Constraint satisfaction problems (CSP) are very basic and natural combinatorial optimization problems. Given a set of variables and constraints on them, our goal is to satisfy as many constraints as possible.

In this dissertation, we study two constraint satisfaction problems, the Unique Games Problem and MAX 2CSP Problem. Both problems behave very di erently depending on what fraction of all constraints (as a function of other parameters) is satisfiable. Thus we design different algorithms for different ranges of parameters.

In the first part of the thesis, we study approximation algorithms for Unique Games. Our algorithms satisfy (roughly) k^-epsilon/(2-epsilon); 1-O (sqrt (epsilon*log n)); and 1-O (epsilon*sqrt (log n * log k)) fraction of all constraints if a 1 - epsilon fraction of all constraints is satisfiable (where n is the number of variables, k is the domain size). The first two algorithms are near optimal assuming the Unique Games Conjecture. Our algorithms have better approximation guarantees than the previously best known algorithms in all ranges of parameters.

In the second part of the thesis, we present approximation algorithms for MAX 2CSP that satisfy 1-O(sqrt epsilon) and 1-O (epsilon*sqrt log n) fraction of all constraints if a 1-epsilon fraction of all constraints is satifiable. Our first algorithm is near optimal assuming the Unique Games Conjecture.

# WORK ORDER A
Reproduce the excerpt on constraint satisfaction problems from "In this dissertation, we" up to and including "different ranges of parameters.".
# WORK ORDER B
Decide whether each statement agrees with the excerpt on constraint satisfaction problems, answering yes or no and quoting the words that settle it: (i) The dissertation studies three constraint satisfaction problems. (ii) The first two Unique Games algorithms are near optimal assuming the Unique Games Conjecture. (iii) In the Unique Games results, k stands for the number of variables.

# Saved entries
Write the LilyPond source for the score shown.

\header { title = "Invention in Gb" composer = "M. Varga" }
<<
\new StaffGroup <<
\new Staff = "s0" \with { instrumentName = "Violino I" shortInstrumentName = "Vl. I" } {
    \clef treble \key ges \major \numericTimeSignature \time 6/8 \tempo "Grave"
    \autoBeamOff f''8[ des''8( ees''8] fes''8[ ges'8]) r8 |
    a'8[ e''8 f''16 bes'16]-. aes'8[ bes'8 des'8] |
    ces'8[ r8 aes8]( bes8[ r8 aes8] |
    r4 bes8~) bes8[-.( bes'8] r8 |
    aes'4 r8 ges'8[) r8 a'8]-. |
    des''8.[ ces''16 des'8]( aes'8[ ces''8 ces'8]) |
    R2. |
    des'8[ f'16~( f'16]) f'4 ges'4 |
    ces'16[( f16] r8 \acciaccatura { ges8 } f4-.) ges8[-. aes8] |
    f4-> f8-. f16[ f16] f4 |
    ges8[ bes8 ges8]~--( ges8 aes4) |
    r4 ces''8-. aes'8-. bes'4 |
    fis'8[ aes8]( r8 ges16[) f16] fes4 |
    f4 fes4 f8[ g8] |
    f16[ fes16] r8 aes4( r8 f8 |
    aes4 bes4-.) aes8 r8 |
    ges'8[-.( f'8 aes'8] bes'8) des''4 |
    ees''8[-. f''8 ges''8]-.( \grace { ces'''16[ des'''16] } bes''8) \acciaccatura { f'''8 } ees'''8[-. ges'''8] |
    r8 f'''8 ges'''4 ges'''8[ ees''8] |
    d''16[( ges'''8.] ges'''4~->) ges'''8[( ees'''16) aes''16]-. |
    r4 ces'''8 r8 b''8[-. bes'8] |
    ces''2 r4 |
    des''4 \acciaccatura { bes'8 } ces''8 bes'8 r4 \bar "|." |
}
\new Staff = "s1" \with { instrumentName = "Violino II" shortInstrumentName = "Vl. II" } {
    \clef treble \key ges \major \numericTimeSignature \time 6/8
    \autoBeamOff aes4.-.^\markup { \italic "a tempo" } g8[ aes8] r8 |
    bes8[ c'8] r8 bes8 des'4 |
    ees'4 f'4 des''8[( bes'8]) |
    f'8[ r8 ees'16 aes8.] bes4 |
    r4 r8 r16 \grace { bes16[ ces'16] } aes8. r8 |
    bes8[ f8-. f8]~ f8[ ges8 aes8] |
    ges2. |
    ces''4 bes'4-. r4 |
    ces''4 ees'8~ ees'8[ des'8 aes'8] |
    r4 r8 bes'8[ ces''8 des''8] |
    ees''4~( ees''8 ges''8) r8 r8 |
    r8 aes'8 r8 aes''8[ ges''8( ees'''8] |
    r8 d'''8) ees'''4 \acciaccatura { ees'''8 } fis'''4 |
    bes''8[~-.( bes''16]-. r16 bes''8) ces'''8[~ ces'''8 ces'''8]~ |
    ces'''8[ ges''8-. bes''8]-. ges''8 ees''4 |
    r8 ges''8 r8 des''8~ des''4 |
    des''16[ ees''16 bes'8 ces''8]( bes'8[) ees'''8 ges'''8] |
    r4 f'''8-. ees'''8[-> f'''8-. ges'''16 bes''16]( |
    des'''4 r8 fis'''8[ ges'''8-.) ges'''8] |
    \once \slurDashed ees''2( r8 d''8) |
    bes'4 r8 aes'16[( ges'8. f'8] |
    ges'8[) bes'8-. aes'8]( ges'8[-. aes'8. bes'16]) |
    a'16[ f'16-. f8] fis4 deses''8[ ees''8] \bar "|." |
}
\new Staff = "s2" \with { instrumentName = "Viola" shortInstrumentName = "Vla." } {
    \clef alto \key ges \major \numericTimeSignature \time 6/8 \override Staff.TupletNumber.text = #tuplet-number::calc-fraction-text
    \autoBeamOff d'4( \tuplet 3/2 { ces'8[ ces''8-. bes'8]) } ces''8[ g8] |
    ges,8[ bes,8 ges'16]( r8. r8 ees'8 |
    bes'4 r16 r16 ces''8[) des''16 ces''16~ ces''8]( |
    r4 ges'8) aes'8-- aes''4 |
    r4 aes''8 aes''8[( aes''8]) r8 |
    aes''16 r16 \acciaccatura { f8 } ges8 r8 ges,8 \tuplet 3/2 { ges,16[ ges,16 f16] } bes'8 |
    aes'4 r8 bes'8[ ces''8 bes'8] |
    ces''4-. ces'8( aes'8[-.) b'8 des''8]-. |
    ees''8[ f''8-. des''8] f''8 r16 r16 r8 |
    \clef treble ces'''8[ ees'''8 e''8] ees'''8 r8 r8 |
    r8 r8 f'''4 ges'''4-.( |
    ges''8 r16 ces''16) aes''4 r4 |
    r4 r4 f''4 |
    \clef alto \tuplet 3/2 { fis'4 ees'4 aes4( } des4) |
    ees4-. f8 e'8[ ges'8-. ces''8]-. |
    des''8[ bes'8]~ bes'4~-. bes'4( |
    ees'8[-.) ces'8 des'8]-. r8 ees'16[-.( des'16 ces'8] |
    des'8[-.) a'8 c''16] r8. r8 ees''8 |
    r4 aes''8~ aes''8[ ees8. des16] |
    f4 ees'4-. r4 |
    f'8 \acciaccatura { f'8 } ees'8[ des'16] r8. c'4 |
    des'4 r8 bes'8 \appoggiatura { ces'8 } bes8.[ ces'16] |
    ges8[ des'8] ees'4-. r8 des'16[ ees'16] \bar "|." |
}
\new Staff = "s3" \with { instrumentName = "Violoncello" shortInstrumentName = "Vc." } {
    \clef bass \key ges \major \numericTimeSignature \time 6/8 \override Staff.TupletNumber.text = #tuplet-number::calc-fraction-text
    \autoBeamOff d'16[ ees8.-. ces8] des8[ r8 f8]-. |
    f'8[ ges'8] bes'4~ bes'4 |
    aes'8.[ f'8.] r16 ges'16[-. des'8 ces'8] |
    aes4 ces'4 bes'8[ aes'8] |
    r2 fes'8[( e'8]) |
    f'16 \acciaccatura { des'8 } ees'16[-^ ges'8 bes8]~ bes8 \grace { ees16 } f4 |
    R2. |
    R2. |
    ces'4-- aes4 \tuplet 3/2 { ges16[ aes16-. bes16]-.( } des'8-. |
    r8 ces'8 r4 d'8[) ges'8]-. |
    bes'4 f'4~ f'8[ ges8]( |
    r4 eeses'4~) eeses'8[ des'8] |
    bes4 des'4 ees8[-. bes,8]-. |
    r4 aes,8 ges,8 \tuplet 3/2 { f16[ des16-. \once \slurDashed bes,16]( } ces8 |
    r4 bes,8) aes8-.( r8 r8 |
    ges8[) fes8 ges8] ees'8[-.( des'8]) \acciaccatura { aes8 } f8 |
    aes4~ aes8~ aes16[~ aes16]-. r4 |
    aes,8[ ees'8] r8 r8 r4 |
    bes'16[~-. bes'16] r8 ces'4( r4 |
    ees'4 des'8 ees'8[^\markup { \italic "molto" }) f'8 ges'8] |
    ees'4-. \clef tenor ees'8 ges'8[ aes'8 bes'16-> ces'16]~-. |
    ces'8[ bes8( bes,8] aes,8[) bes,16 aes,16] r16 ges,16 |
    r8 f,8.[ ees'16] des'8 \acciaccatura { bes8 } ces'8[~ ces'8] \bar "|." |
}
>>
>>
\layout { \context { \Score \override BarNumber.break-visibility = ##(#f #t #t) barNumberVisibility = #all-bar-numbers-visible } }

# ANSWER SECTION A
In this dissertation, we study two constraint satisfaction problems, the Unique Games Problem and MAX 2CSP Problem. Both problems behave very di erently depending on what fraction of all constraints (as a function of other parameters) is satisfiable. Thus we design different algorithms for different ranges of parameters.

# ANSWER SECTION B
(i) No: "we study two constraint satisfaction problems, the Unique Games Problem and MAX 2CSP Problem."
(ii) Yes: "The first two algorithms are near optimal assuming the Unique Games Conjecture."
(iii) No: "where n is the number of variables, k is the domain size"